[start PROVIDED RECORDS]

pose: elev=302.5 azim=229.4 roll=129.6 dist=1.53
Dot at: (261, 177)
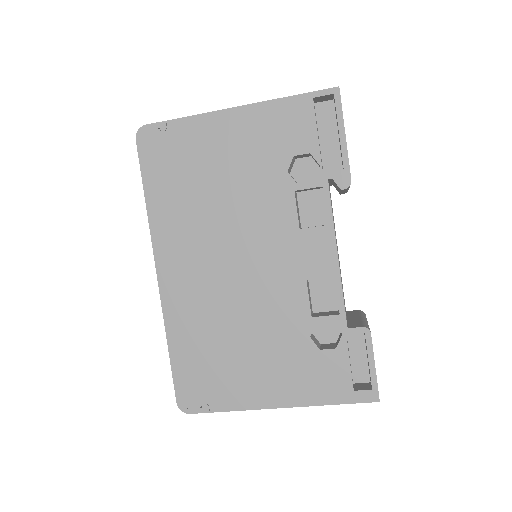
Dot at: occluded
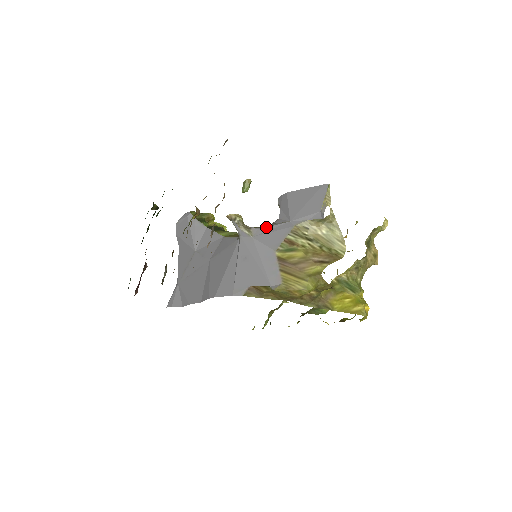
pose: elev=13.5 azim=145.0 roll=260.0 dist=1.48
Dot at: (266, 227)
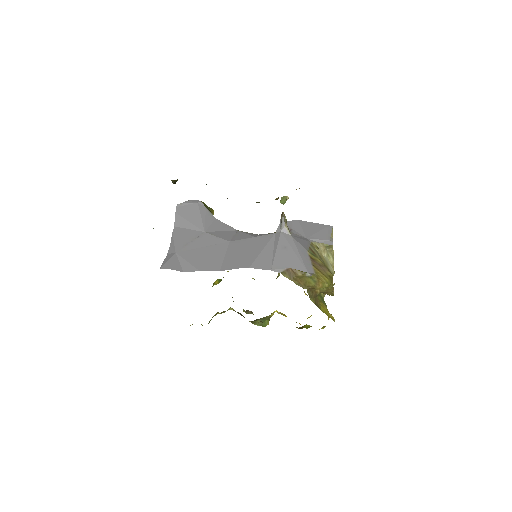
Dot at: (296, 234)
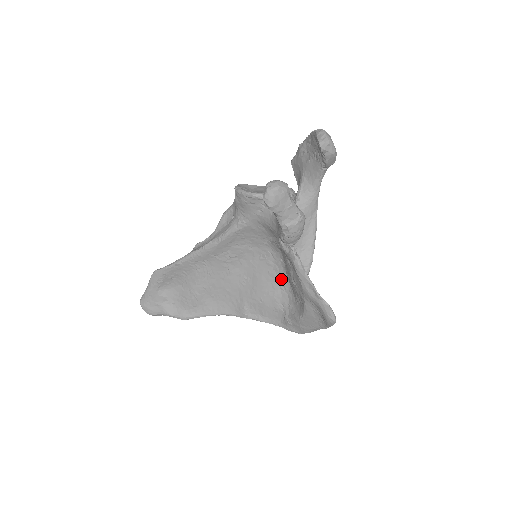
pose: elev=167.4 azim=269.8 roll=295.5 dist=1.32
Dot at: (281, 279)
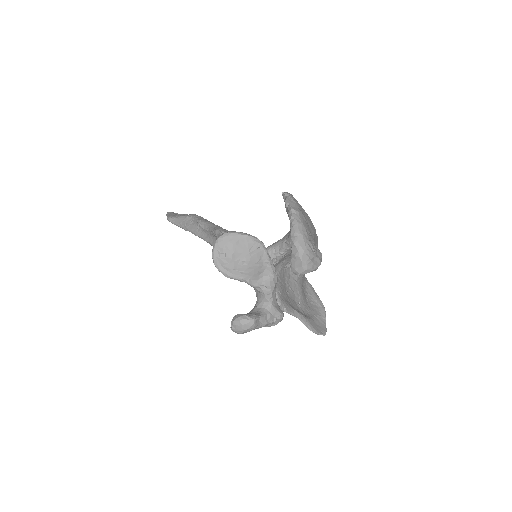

[end PROVIDED RECORDS]

- _PROBLEM REQUIREMENTS_
Could you lay out as a numbered list the lines from the one containing "pose: elev=167.4 azim=269.8" through the end of the rows, inclusive, omitting blank lines and leaving the pictures out?

- _OUTPUT BELOW_
1. pose: elev=167.4 azim=269.8 roll=295.5 dist=1.32
2. Dot at: (281, 279)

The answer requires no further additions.